La Banque d’Angleterre a accordé des prêts de dernier recours à partir de 1772 (bien que le terme lui-même n’ait été inventé que trois décennies après la crise). La Banque a apporté des liquidités en augmentant le volume de ses escomptes. En raison des lois sur l’usure, la Banque a été obligée de rationner ces prêts au lieu d’augmenter son taux d’escompte, comme Bagehot le suggérera plus tard. Mais la Banque n’a pas hésité à déployer des moyens de confinement supplémentaires, comme soutenir les plus grands accepteurs de billets à Londres avec des prêts à court terme ciblés, grâce auxquels ils pourraient à leur tour soutenir leurs clients.

Derniers mots

Aussi intenses que soient les paniques jumelles de 1772-1773, les autorités ont réussi à stabiliser les marchés et à restaurer la confiance dans l’économie. Ces événements ont donné un rôle plus important à l’infrastructure institutionnelle de la finance, concentrée autour des banques centrales et d’autres institutions publiques, et ont créé un ensemble de techniques de stabilisation financière qui sont encore utilisées aujourd’hui. La disponibilité de ces nouveaux outils était fortuite, puisque l’Europe entrait dans la période des changements les plus profonds de la croissance économique et de l’investissement en capital de l’histoire humaine.

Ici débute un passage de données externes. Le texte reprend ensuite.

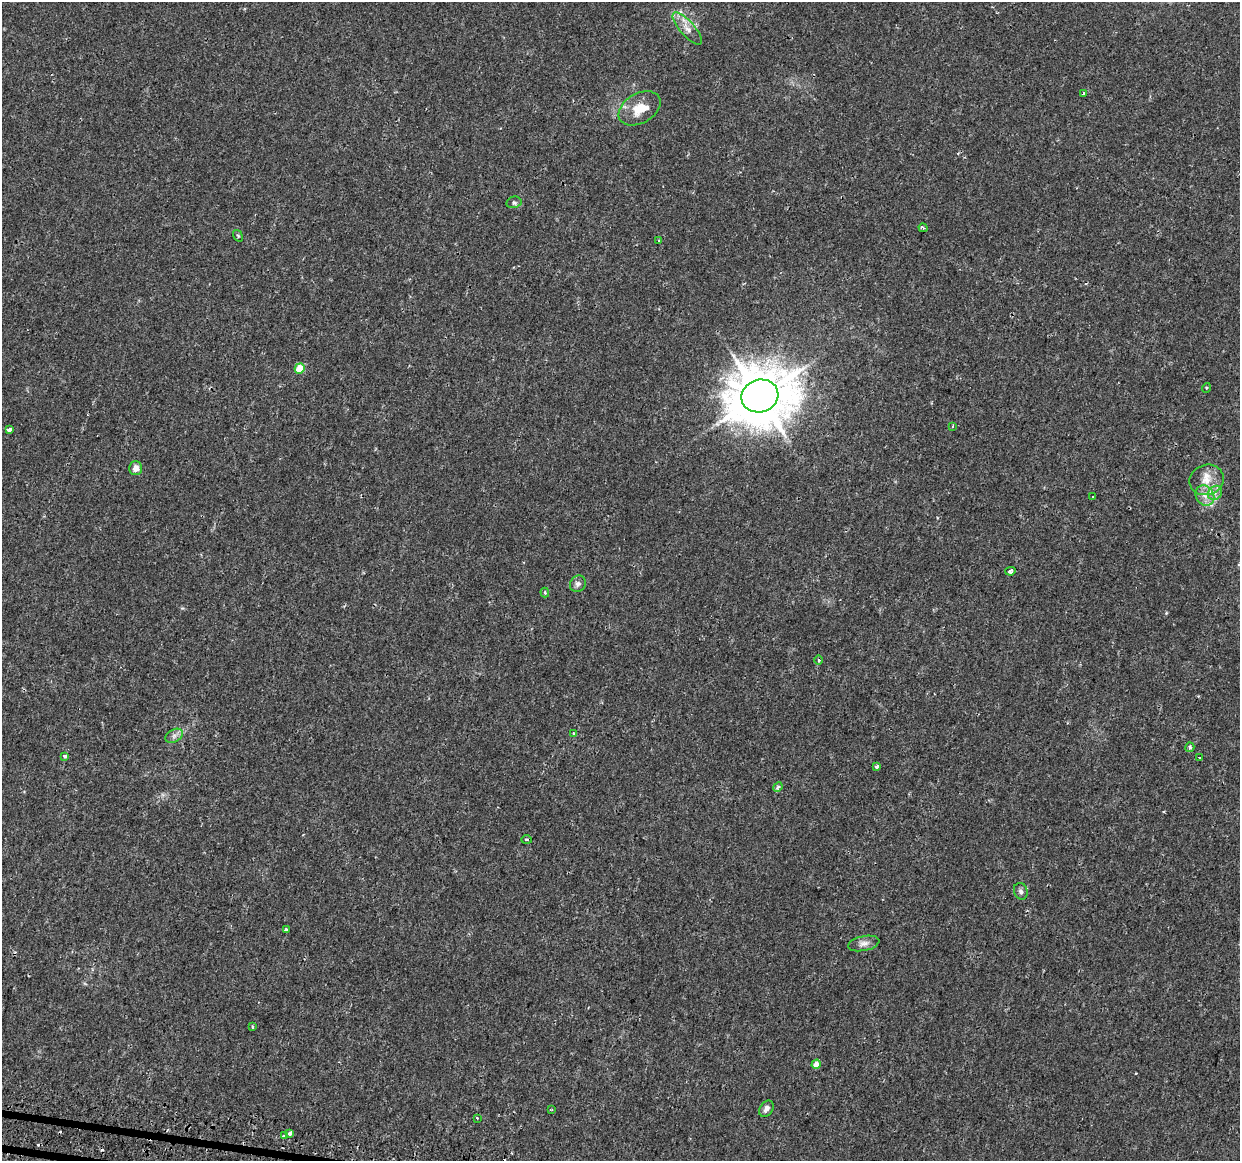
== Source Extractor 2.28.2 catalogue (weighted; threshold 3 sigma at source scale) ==
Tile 7 of 4 x 4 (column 3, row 2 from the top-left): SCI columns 2511-3748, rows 2589-3747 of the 5030 x 5234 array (HDU 1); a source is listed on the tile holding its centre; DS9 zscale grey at full resolution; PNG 1242 x 1163 px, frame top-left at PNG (2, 2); each listed source drawn as its Kron ellipse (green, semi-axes under 4 px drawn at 4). Shown black and unused: <1% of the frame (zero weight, under 2 of 3 exposures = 3% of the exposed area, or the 3 px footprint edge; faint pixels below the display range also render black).
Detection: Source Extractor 2.28.2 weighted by HDU 2 'WHT'; one run over the whole footprint, this tile lists its part. Background 0.00595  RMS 0.0021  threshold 0.00939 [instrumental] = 3 sigma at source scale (4.5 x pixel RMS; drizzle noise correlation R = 1.50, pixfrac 1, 0.0396/0.0396 arcsec/px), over >= 5 px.
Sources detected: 46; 5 cosmic-ray / hot-pixel residue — neither listed nor drawn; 2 inside a brighter listed object's ellipse — not listed separately; the other 39 listed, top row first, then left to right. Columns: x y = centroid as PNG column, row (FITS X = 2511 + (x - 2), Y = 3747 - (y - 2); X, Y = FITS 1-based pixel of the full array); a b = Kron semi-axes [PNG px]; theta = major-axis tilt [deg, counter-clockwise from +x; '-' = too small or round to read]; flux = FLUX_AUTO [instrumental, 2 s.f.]
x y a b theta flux
687 29 20 7 -48 2
1083 93 3 3 - 0.51
640 108 22 15 29 4.5
514 202 8 5 12 0.45
923 228 4 3 - 0.28
238 236 6 4 -55 0.27
658 241 3 2 - 0.23
300 368 5 5 - 5
1206 388 5 3 - 0.23
760 396 19 16 18 1200
953 426 4 2 - 0.15
9 430 4 3 - 1.4
136 468 7 6 - 1.6
1206 480 17 15 20 3.4
1215 493 8 6 46 0.83
1205 495 11 9 -57 1.7
1093 497 3 3 - 0.3
1010 571 5 4 - 0.75
578 584 8 7 - 0.82
545 592 5 4 - 0.36
819 660 5 3 - 0.23
573 734 3 3 - 0.53
174 736 9 6 31 0.79
1190 747 5 4 - 0.38
64 756 4 3 - 1.8
1199 757 3 3 - 0.43
876 766 4 3 - 0.56
778 787 5 4 - 0.34
527 840 5 4 - 0.35
1021 891 8 6 -72 0.62
286 930 4 3 - 0.64
864 943 16 7 11 1.2
253 1027 3 3 - 0.33
816 1064 5 4 - 1.9
766 1109 9 6 53 0.87
552 1110 4 3 - 0.22
477 1118 3 2 - 0.43
290 1133 4 3 - 1.9
284 1136 3 2 - 0.8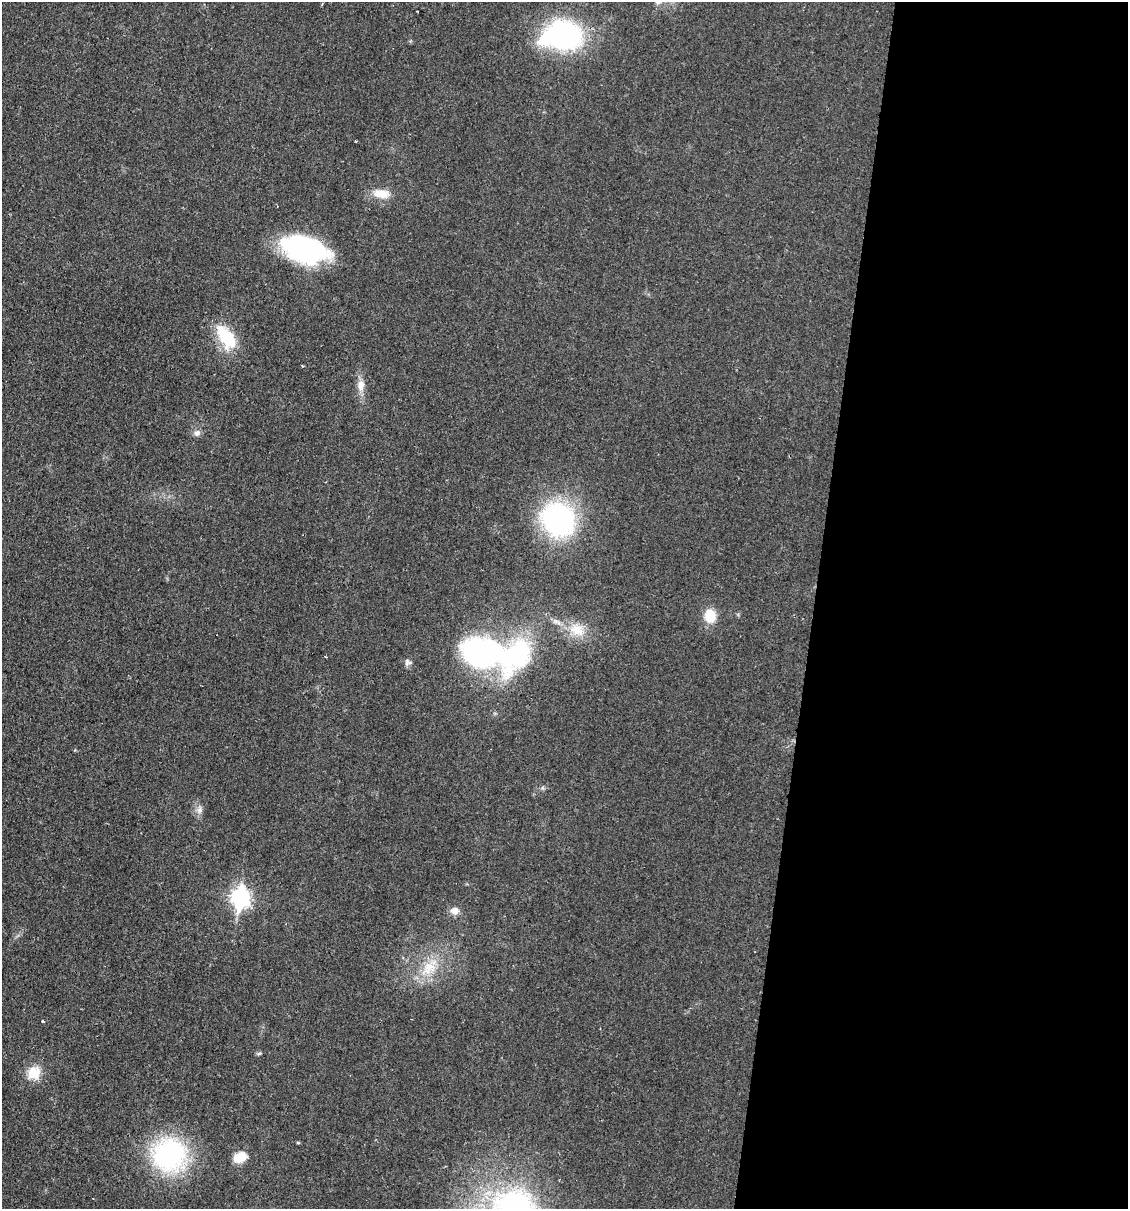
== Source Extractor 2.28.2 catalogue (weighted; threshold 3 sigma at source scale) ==
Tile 12 of 4 x 4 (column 4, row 3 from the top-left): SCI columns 3611-4736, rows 1208-2414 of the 4848 x 4828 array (HDU 1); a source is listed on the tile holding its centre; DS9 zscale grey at full resolution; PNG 1130 x 1211 px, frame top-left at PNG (2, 2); no overlay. Shown black and unused: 28% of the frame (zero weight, under 2 of 3 exposures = <1% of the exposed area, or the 3 px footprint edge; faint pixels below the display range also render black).
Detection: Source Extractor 2.28.2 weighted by HDU 2 'WHT'; one run over the whole footprint, this tile lists its part. Background 0.0329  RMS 0.0049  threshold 0.022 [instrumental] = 3 sigma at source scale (4.5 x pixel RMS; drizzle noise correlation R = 1.50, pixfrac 1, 0.05/0.05 arcsec/px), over >= 5 px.
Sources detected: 26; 1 inside a brighter object's white glare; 1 cosmic-ray / hot-pixel residue — not listed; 1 inside a brighter listed object's ellipse — not listed separately; the other 23 listed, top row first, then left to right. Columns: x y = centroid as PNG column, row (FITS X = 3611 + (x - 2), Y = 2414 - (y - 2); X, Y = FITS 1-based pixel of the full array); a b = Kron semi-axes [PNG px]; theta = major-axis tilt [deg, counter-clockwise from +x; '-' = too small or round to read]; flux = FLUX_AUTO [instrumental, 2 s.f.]
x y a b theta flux
564 35 34 29 -20 88
381 194 23 11 -7 7.9
305 249 47 24 -15 72
226 337 33 17 -56 22
302 366 3 2 - 0.41
361 385 16 10 89 4.7
197 433 9 8 - 2
558 519 27 23 -39 110
710 616 14 11 -85 11
577 630 21 17 -19 11
485 653 39 26 -16 130
407 662 11 6 79 1.7
199 810 11 8 74 2.5
240 897 10 8 84 170
454 911 10 9 - 3.6
429 968 27 17 36 15
42 1021 3 3 - 1.2
259 1054 7 4 8 0.78
34 1073 19 17 49 9.2
298 1143 4 4 - 0.52
169 1155 27 26 - 92
240 1157 12 9 21 11
514 1206 58 46 3 110
Isophote crosses this tile's border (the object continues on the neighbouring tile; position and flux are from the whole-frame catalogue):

Stein Berre est directeur du groupe de surveillance de la Federal Reserve Bank de New York.

Paul Kosmetatos est chargé de cours en histoire économique internationale à l’Université d’Édimbourg.

Asani Sarkar est conseillère en recherche financière pour les études sur les institutions financières non bancaires au sein du groupe de recherche et de statistiques de la Federal Reserve Bank de New York.